4. ``Community Opportunity Pilot Project Act of 1992''
    The legislation would:
    Create broad authority to waive program rules that govern 
            the use of Federal funds to allow break-the-mold approaches 
            to creating opportunity and promoting self-sufficiency;
    Provide authority to approve projects in five communities 
            that would be selected after a nationwide competition;
    Allow proposals to come from States, local governments, and 
            nonprofit organizations; and
    Evaluate the projects to determine their effect and the 
            applicability of the projects' findings.
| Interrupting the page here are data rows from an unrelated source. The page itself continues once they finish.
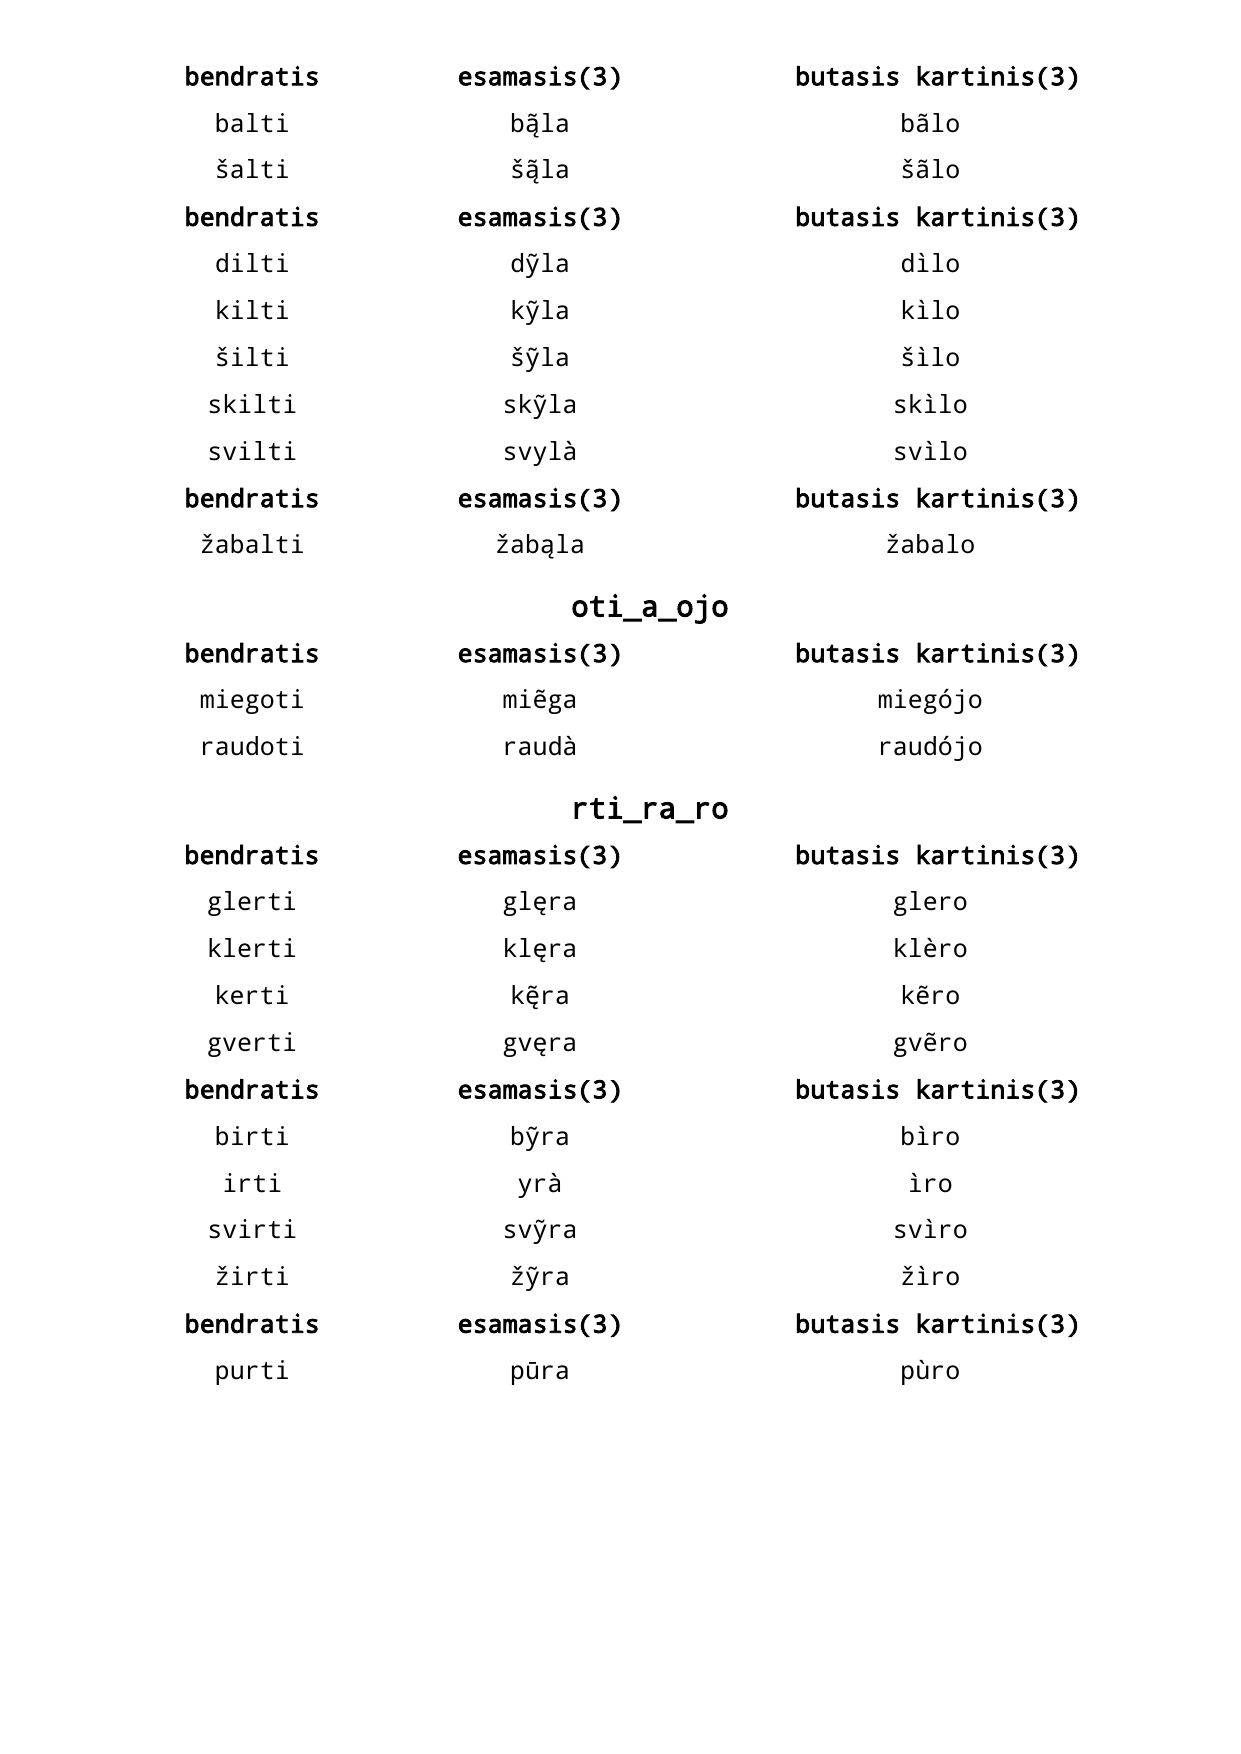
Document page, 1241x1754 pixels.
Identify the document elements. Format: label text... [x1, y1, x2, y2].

table_cell svirti [118, 1213, 386, 1260]
table_header butasis kartinis(3) [694, 1307, 1181, 1353]
table_cell svilti [118, 434, 386, 481]
table_header butasis kartinis(3) [694, 59, 1181, 106]
table_cell balti [118, 106, 386, 153]
table_header esamasis(3) [386, 481, 694, 528]
table_cell klerti [118, 932, 386, 978]
table_cell svìro [694, 1213, 1181, 1260]
table_header bendratis [118, 1072, 386, 1119]
table_cell dìlo [694, 247, 1181, 293]
table_header bendratis [118, 838, 386, 885]
table_cell svylà [386, 434, 694, 481]
table_cell dilti [118, 247, 386, 293]
table_cell kỹla [386, 294, 694, 340]
table_cell kerti [118, 979, 386, 1025]
table_cell miẽga [386, 683, 694, 730]
table_cell žirti [118, 1260, 386, 1307]
table_cell žabąla [386, 528, 694, 575]
table_cell ìro [694, 1166, 1181, 1213]
table_cell klęra [386, 932, 694, 978]
table_cell šìlo [694, 340, 1181, 387]
table_cell gvęra [386, 1025, 694, 1072]
table_header butasis kartinis(3) [694, 838, 1181, 885]
table_header esamasis(3) [386, 1072, 694, 1119]
table_cell pūra [386, 1354, 694, 1400]
table_header esamasis(3) [386, 838, 694, 885]
table_cell skilti [118, 387, 386, 434]
table_cell šilti [118, 340, 386, 387]
table_cell žỹra [386, 1260, 694, 1307]
table_cell raudà [386, 730, 694, 777]
table_cell bą̃la [386, 106, 694, 153]
table_cell šalti [118, 153, 386, 200]
table_cell klèro [694, 932, 1181, 978]
table_header butasis kartinis(3) [694, 1072, 1181, 1119]
table_header esamasis(3) [386, 59, 694, 106]
subtitle oti_a_ojo [118, 589, 1181, 623]
table_cell kilti [118, 294, 386, 340]
table_header butasis kartinis(3) [694, 200, 1181, 247]
table_header esamasis(3) [386, 200, 694, 247]
table_cell irti [118, 1166, 386, 1213]
table_cell šỹla [386, 340, 694, 387]
table_cell žabalo [694, 528, 1181, 575]
table_cell žìro [694, 1260, 1181, 1307]
table_cell miegójo [694, 683, 1181, 730]
table_header bendratis [118, 1307, 386, 1353]
table_cell svìlo [694, 434, 1181, 481]
table_header esamasis(3) [386, 1307, 694, 1353]
subtitle rti_ra_ro [118, 791, 1181, 825]
table_cell skỹla [386, 387, 694, 434]
table_cell purti [118, 1354, 386, 1400]
table_cell kìlo [694, 294, 1181, 340]
table_cell svỹra [386, 1213, 694, 1260]
table_cell dỹla [386, 247, 694, 293]
table_cell glero [694, 885, 1181, 932]
table_cell birti [118, 1119, 386, 1166]
table_header butasis kartinis(3) [694, 481, 1181, 528]
table_cell šą̃la [386, 153, 694, 200]
table_cell yrà [386, 1166, 694, 1213]
table_header bendratis [118, 481, 386, 528]
table_cell kẽro [694, 979, 1181, 1025]
table_cell bỹra [386, 1119, 694, 1166]
table_header butasis kartinis(3) [694, 636, 1181, 683]
table_cell raudójo [694, 730, 1181, 777]
table_cell skìlo [694, 387, 1181, 434]
table_cell glęra [386, 885, 694, 932]
table_cell miegoti [118, 683, 386, 730]
table_cell raudoti [118, 730, 386, 777]
table_cell glerti [118, 885, 386, 932]
table_header esamasis(3) [386, 636, 694, 683]
table_cell žabalti [118, 528, 386, 575]
table_cell bìro [694, 1119, 1181, 1166]
table_header bendratis [118, 59, 386, 106]
table_header bendratis [118, 200, 386, 247]
table_cell gvẽro [694, 1025, 1181, 1072]
table_cell šãlo [694, 153, 1181, 200]
table_cell kę̃ra [386, 979, 694, 1025]
table_cell gverti [118, 1025, 386, 1072]
table_cell pùro [694, 1354, 1181, 1400]
table_cell bãlo [694, 106, 1181, 153]
table_header bendratis [118, 636, 386, 683]
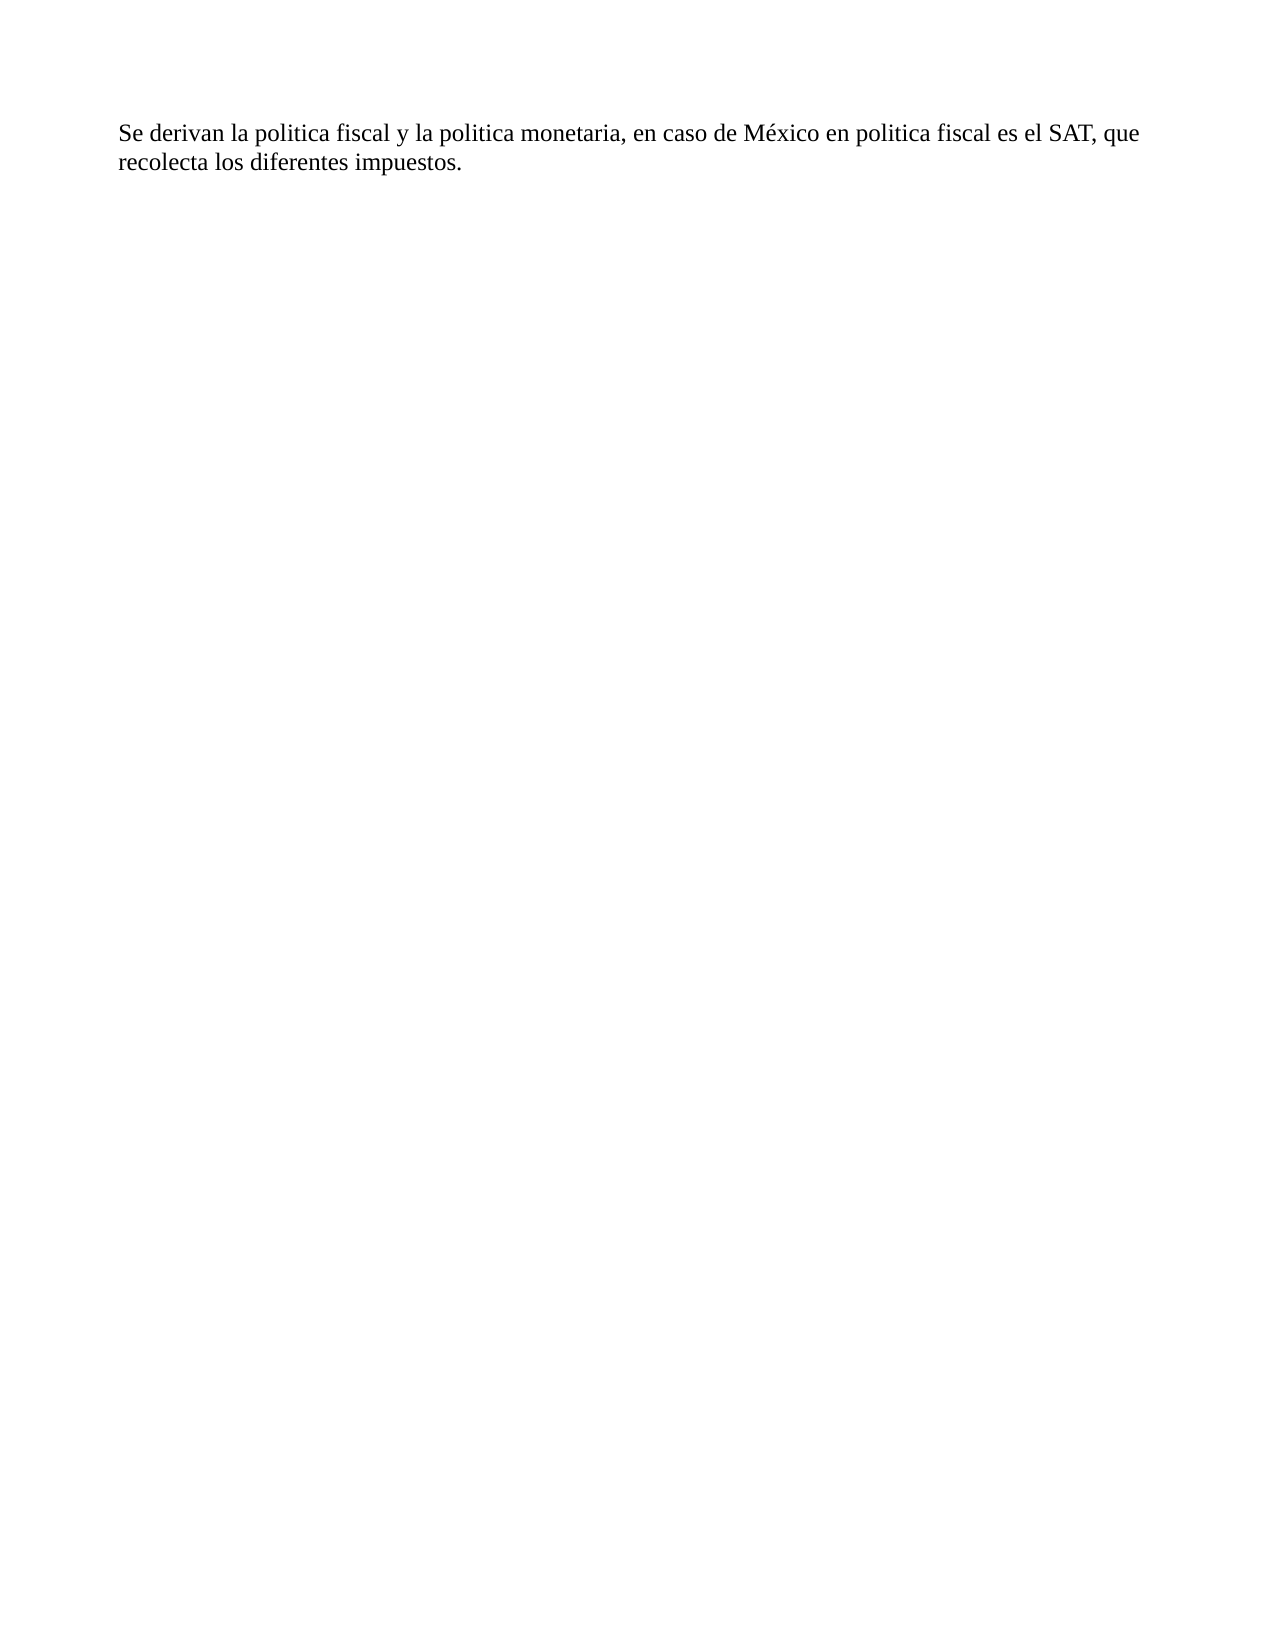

        --For example, ideas that emerge from the effort to rebuild 
            south central Los Angeles and the Atlanta Project could be 
            implemented, even if they are not consistent with the rules 
            that currently govern Federal funds flowing to those areas.
        --A community could take Federal transportation, community 
            development, food stamp, job training, and drug abuse 
            treatment funds and devise a multiyear project for a group 
            of youth that would provide them with drug treatment, 
            transportation to jobs outside the community, and training 
            for jobs the project would create in the home community. 
            Compared to current law:
            The project and all its uses of several categorical funding 
            programs for different purposes could be approved; and
            All necessary waivers could be granted in a single action, 
            without application to multiple agencies.